Workin’ on our night moves.«
Bob Seeger, »Night Moves«
Die wohl schwerste Situation meiner beruflichen Karriere hatte ich im Jahr 2004 zu meistern. Viele meiner Kollegen sprachen damals von einem Himmelfahrtskommando, meine Vorgesetzten von einer super Chance, mir meine Sporen zu verdienen. Die Aufgabe war so einfach wie herausfordernd. Ich sollte als Projektleiter das ehemals erfolgreichste Kaufhaus Berlins, das altehrwürdige Hertie in der Neuköllner Karl-Marx-Straße, zu einem Schnäppchen-Center umwandeln, in dem das Unternehmen die Altware aus dem gesamten Bundesgebiet vermarkten wollte. In modernem Deutsch würde man wohl heute »Outlet Center« dazu sagen. Es war der allerletzte Versuch, den Standort zu retten. Anfang der 1990er-Jahre arbeiteten in dem über 40 000 Quadratmeter großen Kaufhaus noch 1200 Mitarbeiter, die Umsätze gingen direkt nach der Maueröffnung durch die Decke. Doch im Laufe der Jahre erlebte nicht nur Neukölln einen wirtschaftlichen Niedergang, sondern auch das Hertie-Kaufhaus.
So kam es, dass an meinem ersten Tag gerade noch 120 Mitarbeiter verzweifelt versuchten, die Umsatzeinbrüche aufzuhalten, die seit Langem bei über 20 Prozent pro Jahr lagen.
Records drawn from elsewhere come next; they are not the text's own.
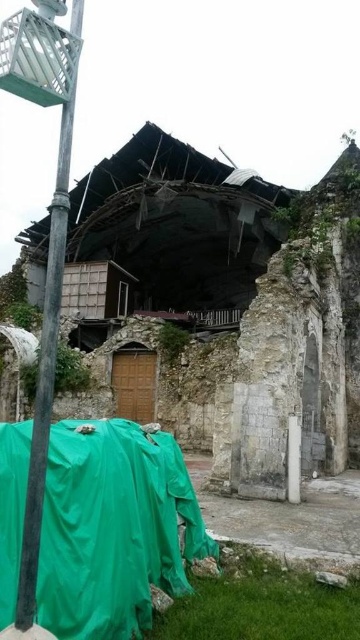
Between green tarpaulin at lower left and metallic pole at left, which one appears on the right side from the viewer's perspective?

green tarpaulin at lower left is more to the right.

Between point (101, 566) and point (33, 588), which one is positioned behind?

The point (101, 566) is more distant.

Between point (93, 627) and point (18, 621), which one is positioned behind?

The point (93, 627) is behind.

I want to click on green tarpaulin at lower left, so click(113, 529).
Es war allerdings ein hoffnungsloser Kampf, denn der Niedergang war bereits zu weit fortgeschritten. Ganze Abteilungen waren seit Längerem geschlossen und es verirrten sich immer weniger Kunden in das Warenhaus, welches von der Atmosphäre manchmal an eine Geisterstadt erinnerte. Und nun stehe ich in einem muffigen Besprechungsraum und vor mir sitzen die verbliebenen sechs Abteilungsleiter, die mich mit ängstlichen Augen anblicken. Der amtierende Geschäftsführer steht nur wenige Wochen vor seiner Pensionierung und macht bei meiner Vorstellung keinen Hehl aus seiner Meinung: »Meine Damen und Herren, darf ich Ihnen Herrn Grzeskowitz vorstellen. Er ist hier, um unserem Kaufhaus den Todesstoß zu versetzen und es zu einem Schnäppchen-Center zu machen. Ich halte diese Entscheidung für völlig falsch, aber die jungen Leute denken ja immer, sie wissen alles besser.«
Rumms. Können Sie sich vorstellen, wie ich mich gefühlt habe? Obwohl ich nur der Überbringer des neuen Konzepts war, bekam ich die gesamte Wut und aufgestaute Hoffnungslosigkeit der versammelten Menschen zu spüren. So gut es ging lenkte ich den Fokus auf die sich bietenden Chancen, stellte meine Ideen zur Rettung des Standorts vor und versuchte, die Herzen meiner zukünftigen Mitarbeiter zu erreichen. Es folgte eine hitzige Diskussion, die von vielen Fragen und Zwischenrufen geprägt war.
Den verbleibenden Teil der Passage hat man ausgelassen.